Ramanlı, "Nice manevi değerlerimize saldırılar gerçekleşti. Nice kutsalımıza dil uzatıldı. Neredeyse hiçbiri ya işlem görmedi ya göz altı görmedi ya tutukluluk yüzü görmedi. Ben bir hukukçuyum tutukluluğunda istisnai yol olduğunu buradan ifade etmek istiyorum. Bu herkes için böyle. Karartacak bir delil yokken, kaçma şüphesi yokken, bir kişinin sırf yargılandığı suçun türüne bakılarak tutuklanmasının da adil ve hukuki olmadığını buradan ifade etmek istiyorum. Elbette biz yargıya emir ve talimat verecek durumda değiliz.

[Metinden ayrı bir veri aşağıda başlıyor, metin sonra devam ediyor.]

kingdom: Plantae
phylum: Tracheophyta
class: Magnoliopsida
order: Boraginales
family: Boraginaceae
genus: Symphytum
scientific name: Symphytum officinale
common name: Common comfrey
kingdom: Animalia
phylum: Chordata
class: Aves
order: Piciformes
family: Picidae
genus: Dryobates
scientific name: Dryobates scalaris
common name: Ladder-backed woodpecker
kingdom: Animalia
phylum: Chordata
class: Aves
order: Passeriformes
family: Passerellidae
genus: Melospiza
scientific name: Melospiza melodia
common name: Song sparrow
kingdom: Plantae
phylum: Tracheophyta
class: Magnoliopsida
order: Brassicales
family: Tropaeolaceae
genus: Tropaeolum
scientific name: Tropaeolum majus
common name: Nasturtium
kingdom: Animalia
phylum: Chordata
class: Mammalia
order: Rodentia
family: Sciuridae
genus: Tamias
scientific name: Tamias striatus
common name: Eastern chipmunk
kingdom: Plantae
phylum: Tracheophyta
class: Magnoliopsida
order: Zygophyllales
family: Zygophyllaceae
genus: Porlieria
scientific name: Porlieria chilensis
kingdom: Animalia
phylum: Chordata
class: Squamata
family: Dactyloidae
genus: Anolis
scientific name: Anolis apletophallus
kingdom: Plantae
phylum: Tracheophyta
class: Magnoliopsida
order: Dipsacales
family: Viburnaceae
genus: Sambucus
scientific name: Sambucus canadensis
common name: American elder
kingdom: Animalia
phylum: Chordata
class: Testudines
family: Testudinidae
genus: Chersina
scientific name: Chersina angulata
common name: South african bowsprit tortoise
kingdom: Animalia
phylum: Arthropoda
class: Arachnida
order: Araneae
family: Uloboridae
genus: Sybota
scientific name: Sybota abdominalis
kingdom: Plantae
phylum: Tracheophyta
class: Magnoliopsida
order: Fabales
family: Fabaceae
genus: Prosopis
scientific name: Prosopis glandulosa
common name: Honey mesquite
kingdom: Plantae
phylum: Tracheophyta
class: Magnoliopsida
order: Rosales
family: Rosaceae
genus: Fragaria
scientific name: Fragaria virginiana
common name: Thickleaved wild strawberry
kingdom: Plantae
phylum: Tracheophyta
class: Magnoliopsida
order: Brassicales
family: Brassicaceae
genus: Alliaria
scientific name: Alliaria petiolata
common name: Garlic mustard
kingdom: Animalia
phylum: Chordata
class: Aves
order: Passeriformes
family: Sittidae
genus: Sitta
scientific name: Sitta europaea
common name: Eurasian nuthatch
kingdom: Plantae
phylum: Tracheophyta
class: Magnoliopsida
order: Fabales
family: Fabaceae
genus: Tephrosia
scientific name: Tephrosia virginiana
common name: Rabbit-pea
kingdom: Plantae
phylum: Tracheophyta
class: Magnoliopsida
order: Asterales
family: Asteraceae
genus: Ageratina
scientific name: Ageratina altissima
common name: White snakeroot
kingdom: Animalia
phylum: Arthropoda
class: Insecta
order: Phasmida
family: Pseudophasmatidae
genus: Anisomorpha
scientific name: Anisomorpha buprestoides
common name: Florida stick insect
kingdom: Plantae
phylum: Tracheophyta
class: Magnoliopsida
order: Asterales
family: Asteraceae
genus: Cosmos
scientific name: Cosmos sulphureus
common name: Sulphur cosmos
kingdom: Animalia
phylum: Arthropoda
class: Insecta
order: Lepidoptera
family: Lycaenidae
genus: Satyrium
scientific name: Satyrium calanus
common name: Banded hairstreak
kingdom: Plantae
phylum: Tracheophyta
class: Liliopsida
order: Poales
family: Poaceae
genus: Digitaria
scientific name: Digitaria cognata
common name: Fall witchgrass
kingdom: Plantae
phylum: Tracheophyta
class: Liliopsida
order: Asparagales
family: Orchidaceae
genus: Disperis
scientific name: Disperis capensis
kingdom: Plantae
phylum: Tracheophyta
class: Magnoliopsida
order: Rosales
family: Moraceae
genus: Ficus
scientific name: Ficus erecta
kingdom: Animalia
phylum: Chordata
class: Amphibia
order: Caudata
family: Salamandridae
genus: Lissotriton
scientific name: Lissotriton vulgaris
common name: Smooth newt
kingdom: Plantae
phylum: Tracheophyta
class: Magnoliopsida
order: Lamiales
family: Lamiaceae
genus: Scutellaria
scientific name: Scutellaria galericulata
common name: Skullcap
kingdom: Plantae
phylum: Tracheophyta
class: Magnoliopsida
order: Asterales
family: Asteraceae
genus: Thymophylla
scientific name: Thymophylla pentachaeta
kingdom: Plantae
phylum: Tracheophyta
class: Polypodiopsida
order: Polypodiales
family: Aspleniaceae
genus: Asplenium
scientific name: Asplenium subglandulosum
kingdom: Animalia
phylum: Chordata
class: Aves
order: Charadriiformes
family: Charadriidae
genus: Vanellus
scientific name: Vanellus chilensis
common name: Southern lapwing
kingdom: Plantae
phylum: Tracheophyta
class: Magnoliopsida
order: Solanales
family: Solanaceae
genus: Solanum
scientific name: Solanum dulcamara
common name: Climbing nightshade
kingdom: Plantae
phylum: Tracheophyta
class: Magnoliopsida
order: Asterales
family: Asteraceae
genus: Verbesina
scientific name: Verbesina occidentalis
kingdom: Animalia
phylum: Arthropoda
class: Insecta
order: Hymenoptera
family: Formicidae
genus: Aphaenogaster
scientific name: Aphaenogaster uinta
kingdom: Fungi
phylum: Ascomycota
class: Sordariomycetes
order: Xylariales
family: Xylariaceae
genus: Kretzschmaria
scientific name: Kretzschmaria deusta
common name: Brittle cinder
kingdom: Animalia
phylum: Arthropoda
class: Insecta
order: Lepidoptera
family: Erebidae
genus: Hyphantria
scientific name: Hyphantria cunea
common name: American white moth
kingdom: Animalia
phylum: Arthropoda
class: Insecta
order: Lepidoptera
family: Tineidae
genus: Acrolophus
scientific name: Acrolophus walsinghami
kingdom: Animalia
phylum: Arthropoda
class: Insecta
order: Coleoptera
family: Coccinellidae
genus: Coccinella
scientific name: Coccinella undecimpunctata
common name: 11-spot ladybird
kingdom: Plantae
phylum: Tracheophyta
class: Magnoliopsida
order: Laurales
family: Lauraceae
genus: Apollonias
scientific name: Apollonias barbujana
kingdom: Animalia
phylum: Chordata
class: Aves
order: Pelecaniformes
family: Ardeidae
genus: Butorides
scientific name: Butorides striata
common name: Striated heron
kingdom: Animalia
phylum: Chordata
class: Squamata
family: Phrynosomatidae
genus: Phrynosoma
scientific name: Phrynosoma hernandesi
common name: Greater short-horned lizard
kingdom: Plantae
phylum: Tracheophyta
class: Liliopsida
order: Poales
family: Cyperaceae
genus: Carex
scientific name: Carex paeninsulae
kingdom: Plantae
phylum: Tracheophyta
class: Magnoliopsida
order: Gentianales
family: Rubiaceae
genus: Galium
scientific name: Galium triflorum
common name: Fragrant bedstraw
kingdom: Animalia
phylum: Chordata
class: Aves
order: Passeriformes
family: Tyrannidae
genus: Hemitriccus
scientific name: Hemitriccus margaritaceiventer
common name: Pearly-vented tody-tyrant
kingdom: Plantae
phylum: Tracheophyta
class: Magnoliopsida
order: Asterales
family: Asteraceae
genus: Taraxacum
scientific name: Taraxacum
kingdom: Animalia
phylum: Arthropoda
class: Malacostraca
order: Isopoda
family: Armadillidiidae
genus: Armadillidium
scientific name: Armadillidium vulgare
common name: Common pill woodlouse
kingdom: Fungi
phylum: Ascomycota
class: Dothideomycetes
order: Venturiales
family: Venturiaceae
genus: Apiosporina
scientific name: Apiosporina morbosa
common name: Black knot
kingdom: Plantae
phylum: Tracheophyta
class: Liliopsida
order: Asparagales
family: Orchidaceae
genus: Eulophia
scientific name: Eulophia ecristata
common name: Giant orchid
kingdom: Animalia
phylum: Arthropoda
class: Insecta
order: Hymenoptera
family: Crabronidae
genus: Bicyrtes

Ama yargının da toplumdaki güveni düşürmesi üzerinden kendine de bir şekilde düzen vermesi gerektiğini herkes gibi buradan biz de ifade etmiş olalım." diye ekledi.
"Devlet sadece kendisi aleyhine işlenen suçlarda af yetkisini kullanabilir"
İnfaz düzenlemesi ile ilgili sorulan soruyu yanıtlayan Ramanlı, şunları kaydetti:
"İnfaz düzenlemesi ile ilgili sanırım 1999 yılından bu tarafa herhangi bir af kanunu çıkarılmadı. Nice hükümetler geldi geçti, hiçbir biçimde bir af çıkmadı. Vatandaşlarımız yoğun bir biçimde bir af talebiyle bizlerin telefonlarını çaldırmaya devam ediyorlar. Bunu biliyoruz. Ama bizim af konusunda yaklaşımımızda öteden beri bellidir. Devlet sadece kendisi aleyhine işlenen suçlarda af yetkisini kullanabilir. Vatandaşın vatandaşa yönelik suçlarında af yetkisi sadece vatandaşa aittir. Bunu hükümetlerimiz de söylüyor ama pratikte ne oluyor? Devlet aleyhine işlenen suçlara hiçbir biçimde bir af getirilmezken vatandaşa karşı işlenen suçlarda infaz düzenlemesi adı altında örtülü aflar bir kaç yılda bir çıkmaktadır. Vatandaş da bu eşitsizliğe, bu adaletsizliğe elbette ki itiraz etmektedir ve bu itirazında da haklı olduğunu ifade etmek gerekiyor. Herkesin yargı güvenliği içerisinde adil bir toplumda, yaşama hak ve hürriyetine sahip olduğunu hatırlatalım. Ama afla ilgili de yapanın yanına kâr kalması gibi bir neticeyi de sürekli ama sürekli toplumun bir gerçeği haline getirmenin de bu topluma fayda sağlamayacağını da bilelim."